Herkesin günlük hayatında kaygı, huzursuzluk ve sıkıntıya sebebiyet verebilecek bazı konular vardır. Birçoğu bazı konular üzerinde yaşadığı olumsuz duyguların üstesinden gelebilmektedir. Birçoğunun yanı sıra bazı kişiler bu olumsuz duyguların üstesinden gelemeyebilir ve bazı konular üzerinde mantıksız olduğunu bildiği halde saplantılı (obsesif) düşüncelere sahip olabilir.
Obsesif- kompulsif bozukluğuna Türkçe olarak, saplantı- zorlantı bozukluğu diyoruz. Saplantı (obsesyon), bireyin iradesi, kontrolü dışında gelen, kendi çabasıyla kovamadığı, sürekli tekrarlayan düşüncelerdir. Bireyde yoğun kaygı, huzursuzluk ve sıkıntı yaratmaktadır.
Zorlantı (kompulsiyon), saplantıların yarattığı kaygı, huzursuzluk ve sıkıntıyı azaltmak adına yapılan yineleyici ve törensel davranışlardır. Bu davranışlar bireylere göre belirli kurallar doğrultusunda yapılmaktadır.
OKB Nedir?
Saplantı zorlantı bozukluğu, tereddüt, kararsızlık, erteleyicilik ve sabırsızlık bozukluğudur diyebiliriz.
Saplantı zorlantı bozukluğu, bireylerde yüksek düzeyse kaygıya, huzursuzluğa ve sıkıntıya neden olan, bireyin günlük etkinliklerine devam etmesini sekteye uğratan, zamanını boşa harcamasına yol açan bozukluktur.

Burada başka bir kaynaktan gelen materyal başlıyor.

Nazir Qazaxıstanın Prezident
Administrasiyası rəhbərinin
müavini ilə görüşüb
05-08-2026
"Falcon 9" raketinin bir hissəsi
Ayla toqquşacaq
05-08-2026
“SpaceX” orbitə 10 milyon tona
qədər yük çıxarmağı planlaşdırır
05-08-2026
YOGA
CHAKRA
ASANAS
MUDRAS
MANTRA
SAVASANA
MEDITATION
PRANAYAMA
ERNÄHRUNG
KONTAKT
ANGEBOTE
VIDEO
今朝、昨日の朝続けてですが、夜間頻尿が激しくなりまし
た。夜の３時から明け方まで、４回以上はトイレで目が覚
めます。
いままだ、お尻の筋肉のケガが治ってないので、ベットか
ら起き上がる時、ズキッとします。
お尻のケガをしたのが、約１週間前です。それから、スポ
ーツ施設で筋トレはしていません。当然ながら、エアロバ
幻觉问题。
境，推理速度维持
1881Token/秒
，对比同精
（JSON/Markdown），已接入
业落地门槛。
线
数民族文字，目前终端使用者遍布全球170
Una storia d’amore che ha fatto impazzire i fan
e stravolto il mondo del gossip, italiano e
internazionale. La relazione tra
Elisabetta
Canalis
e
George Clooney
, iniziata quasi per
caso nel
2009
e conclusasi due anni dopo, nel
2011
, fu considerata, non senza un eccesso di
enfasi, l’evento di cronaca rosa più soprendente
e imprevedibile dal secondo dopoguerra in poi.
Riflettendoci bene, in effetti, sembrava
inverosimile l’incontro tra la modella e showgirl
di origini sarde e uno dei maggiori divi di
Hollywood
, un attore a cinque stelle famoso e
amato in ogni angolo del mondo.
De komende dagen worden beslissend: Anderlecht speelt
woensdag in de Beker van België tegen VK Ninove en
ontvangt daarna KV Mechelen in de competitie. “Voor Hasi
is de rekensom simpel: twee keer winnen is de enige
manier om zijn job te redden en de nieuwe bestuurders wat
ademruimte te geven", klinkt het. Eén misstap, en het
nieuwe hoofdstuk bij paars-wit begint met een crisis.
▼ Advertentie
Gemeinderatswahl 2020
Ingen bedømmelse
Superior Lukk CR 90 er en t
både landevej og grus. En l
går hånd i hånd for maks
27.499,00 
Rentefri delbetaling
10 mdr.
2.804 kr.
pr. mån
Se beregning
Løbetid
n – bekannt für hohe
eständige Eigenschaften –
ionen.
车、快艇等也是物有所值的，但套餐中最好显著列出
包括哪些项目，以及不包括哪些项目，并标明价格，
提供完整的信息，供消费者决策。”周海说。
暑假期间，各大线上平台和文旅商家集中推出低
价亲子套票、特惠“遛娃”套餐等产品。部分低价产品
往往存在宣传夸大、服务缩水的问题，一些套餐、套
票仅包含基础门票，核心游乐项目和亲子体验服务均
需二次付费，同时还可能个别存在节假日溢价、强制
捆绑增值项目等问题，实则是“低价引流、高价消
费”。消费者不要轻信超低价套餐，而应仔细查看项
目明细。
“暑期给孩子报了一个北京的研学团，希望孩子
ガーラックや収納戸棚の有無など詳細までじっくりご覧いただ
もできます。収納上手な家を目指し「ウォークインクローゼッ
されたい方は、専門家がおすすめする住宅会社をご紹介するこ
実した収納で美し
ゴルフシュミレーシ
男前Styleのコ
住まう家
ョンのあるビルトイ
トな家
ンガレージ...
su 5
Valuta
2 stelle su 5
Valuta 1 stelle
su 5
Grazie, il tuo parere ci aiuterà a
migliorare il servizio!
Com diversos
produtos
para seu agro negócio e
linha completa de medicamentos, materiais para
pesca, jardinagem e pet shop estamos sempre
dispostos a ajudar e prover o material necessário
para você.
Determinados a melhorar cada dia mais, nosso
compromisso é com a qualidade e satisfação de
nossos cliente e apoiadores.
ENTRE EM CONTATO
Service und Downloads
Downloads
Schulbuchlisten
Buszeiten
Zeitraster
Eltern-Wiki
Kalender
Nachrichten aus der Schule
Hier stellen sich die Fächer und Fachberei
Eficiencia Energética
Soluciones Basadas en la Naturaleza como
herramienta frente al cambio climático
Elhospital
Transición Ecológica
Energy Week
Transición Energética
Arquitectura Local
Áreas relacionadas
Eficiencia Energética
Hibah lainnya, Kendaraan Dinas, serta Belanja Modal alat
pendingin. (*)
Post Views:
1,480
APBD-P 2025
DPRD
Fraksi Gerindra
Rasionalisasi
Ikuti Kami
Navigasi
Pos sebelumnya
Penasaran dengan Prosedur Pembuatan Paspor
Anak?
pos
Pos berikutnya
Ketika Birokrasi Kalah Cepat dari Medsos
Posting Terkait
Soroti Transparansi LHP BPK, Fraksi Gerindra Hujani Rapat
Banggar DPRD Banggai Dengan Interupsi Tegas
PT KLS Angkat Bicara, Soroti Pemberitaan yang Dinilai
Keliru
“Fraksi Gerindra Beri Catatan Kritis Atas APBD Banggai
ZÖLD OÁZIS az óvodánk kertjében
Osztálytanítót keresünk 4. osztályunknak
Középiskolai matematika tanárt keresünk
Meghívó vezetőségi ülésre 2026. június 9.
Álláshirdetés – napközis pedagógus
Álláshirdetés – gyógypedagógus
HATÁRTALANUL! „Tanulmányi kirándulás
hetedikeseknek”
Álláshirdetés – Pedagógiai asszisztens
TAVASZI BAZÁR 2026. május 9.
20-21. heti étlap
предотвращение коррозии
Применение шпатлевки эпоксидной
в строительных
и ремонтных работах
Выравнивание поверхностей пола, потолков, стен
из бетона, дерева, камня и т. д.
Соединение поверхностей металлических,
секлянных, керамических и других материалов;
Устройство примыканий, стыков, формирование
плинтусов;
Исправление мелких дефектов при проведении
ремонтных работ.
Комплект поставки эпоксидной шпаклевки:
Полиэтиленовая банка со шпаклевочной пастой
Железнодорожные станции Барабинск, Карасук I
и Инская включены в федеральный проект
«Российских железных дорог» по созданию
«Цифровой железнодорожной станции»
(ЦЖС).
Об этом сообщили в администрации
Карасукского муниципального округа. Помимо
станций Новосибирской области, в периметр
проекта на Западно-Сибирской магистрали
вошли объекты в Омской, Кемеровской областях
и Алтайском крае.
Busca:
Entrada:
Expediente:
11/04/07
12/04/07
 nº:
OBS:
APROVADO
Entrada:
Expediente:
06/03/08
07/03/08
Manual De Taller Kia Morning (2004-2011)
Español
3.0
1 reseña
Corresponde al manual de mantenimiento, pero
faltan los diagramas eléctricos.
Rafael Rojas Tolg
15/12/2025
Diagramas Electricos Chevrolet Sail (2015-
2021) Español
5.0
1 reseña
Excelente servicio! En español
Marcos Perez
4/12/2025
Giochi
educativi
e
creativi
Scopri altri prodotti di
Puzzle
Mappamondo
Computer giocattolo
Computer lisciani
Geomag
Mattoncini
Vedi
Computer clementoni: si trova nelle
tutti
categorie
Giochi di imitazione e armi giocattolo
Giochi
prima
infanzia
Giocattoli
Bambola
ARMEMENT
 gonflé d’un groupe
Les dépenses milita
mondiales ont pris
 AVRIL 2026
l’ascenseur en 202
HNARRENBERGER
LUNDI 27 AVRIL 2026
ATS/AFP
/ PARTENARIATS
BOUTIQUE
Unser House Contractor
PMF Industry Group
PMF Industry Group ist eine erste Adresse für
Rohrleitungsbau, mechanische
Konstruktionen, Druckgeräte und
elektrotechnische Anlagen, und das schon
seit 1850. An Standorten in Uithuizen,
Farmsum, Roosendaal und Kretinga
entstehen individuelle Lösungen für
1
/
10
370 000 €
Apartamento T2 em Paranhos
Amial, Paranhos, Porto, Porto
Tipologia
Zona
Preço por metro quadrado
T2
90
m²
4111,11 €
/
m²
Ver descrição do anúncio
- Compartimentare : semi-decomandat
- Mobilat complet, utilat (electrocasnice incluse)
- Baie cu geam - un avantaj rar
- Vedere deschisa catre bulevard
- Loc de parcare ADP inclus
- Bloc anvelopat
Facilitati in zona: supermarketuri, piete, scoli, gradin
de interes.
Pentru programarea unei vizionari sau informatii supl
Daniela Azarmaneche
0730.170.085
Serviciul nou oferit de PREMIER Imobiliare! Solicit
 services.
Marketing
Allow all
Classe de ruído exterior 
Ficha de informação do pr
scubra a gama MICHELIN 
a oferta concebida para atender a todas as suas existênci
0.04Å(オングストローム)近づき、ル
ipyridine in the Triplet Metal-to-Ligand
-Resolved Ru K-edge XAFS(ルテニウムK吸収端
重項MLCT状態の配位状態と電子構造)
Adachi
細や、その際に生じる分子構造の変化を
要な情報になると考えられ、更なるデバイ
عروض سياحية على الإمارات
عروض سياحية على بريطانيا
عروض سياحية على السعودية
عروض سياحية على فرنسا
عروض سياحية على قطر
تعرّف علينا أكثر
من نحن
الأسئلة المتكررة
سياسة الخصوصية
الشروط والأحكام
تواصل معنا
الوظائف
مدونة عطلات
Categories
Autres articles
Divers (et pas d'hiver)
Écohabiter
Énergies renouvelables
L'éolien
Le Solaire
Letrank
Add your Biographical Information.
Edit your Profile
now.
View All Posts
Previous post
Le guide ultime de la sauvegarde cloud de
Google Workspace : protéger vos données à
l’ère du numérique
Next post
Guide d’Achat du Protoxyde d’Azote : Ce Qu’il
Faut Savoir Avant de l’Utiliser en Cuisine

Saplantılar kaygıyı artırırken, zorlantılar kaygıyı azaltmaktadır. Ancak zorlantılar bireyin günlük hayatına ciddi seviyede engel olmaktadır. Zorlantı davranışları yapılmadığı zaman bireyin kaygı seviyesi daha da artmaktadır. Bu durumda bir döngüye neden olur. Bazen birey bu durumdan kurtulmaya çalışsa da daha kötü sonuçlarla karşılaştıkları olmuştur.
Bireyler düşüncelerin saçma, mantık dışı olduğunun farkındadırlar ancak bu düşünceyi engelleyememektedirler. Sürekli tereddüt ve kararsızlık içerisindedirler.
Düşüncenin içeriği bozulmuştur. Sadece düşünmekle bile birçok şeyin gerçekleşeceğine inanırlar. Sorumluluklarıyla ilgili değerlendirme sürecide sorular vardır. Sadece yaptıklarından değil, yapmadıklarından ve yapamadıklarından da kendilerini sorumlu hissederler.
OKB Neden Olur?
Bozukluğa yatkın bireylerin günlük hayattaki stres yaratıcı faktörler kişiyi tetikleyebilmektedir. Taciz, hastalık, göç, kayıp, ilişkisel sorunlar, iş ve okul değişikliği, görerek öğrenme modeli tetikleyici faktörler arasındadır. Bunların yanı sıra biyolojik faktörlerde mevcuttur.